Cheers on the video, I learned a lot!
Hey, Andy,
That's a good question.
First of all, let's define what a big task means. As a rule of thumb, I try to keep an individual assignment no bigger than 3 days. If it's more than three days, it's better to break it into smaller tasks. There's a lot of theory why you don't want to have tasks longer than that.
Now, if we talk about Kanban, approximately the same size can mean a task of 1-5 days long. If you are within these limits, you should be ok. So, do you have tasks bigger than that?
@@ITProjectManagers Thank you for the reply!
The thing is that I might not really know how big the task is or how long it would take; with a small team and my level of experience it's hard to guage how long things will take.

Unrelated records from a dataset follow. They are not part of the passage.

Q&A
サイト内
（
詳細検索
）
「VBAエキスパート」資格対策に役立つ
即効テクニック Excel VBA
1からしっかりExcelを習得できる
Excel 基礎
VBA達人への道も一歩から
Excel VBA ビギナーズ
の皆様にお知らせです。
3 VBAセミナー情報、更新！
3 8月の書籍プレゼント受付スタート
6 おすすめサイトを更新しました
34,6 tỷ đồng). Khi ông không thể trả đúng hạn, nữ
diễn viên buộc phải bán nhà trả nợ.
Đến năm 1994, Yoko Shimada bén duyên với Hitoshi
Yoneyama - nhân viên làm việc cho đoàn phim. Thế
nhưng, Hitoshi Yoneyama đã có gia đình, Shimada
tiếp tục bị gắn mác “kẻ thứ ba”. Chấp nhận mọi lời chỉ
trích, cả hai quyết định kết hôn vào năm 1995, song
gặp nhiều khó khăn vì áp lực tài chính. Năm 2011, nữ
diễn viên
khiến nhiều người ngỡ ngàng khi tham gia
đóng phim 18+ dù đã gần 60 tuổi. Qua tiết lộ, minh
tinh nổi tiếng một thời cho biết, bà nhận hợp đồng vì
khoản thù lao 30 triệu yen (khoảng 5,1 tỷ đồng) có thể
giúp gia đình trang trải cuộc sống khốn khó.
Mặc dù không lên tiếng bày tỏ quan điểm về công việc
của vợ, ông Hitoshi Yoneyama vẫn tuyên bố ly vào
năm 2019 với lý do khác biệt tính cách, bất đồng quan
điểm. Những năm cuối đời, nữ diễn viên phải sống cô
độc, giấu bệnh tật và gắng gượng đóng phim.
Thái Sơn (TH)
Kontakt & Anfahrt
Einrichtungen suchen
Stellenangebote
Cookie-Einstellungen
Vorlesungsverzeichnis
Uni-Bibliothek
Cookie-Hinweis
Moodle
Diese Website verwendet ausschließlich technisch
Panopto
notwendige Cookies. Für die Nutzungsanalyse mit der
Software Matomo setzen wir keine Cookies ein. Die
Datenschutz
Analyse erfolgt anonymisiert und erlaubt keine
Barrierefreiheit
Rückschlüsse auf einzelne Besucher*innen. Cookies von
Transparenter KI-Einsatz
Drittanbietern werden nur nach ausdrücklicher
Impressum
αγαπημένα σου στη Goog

As an example though, we have a whole new feature for our app. We want to be able to hold events that any user can join. You need to allow people to create events, others to apply and then the creator of the event to choose who they wish to come to the event (think a talent show or something).
There are loads of moving parts to this and what makes it harder, is that it's built on top of the already functioning app, so moving things along a normal PR/QA/release scheudle on a Kanban can be quite tricky to imagine.
What I came up with was to split into two Kanbans. You have a main kanban that handles all of the day to day tasks, but then also have the Kanban for the new feature/project. That new feature/project has smaller task tickets (build the UI, create the foms, results selection pages, etc.), but also has a single ticket for the entire feature on the Main kanban.
I know this is all case by case, but was just curious how proper PM's normally work through these sorts of projects happening at different times, but working in the same environment.
Thanks again for the response and sorry for my long reply hahah
Hello, where can I find the Gcalc board you mentioned in the video?
It's on my account. I didn't share it...
what are the rules to set wip?😊
There are no standards here. You need to find the most efficient setup for you team through trial and error.
Start with main In Progress column and set WIP to the number of contributors. Then decide in what columns you DON’T want tasks to accumulate and lower WIP for it.
@@ITProjectManagers appreciated that. Thank yoy
🖖🏻 Agreed 💥
Nice! Thank for the feedback.
good video
Thanks for watching! I'm glad you enjoyed it!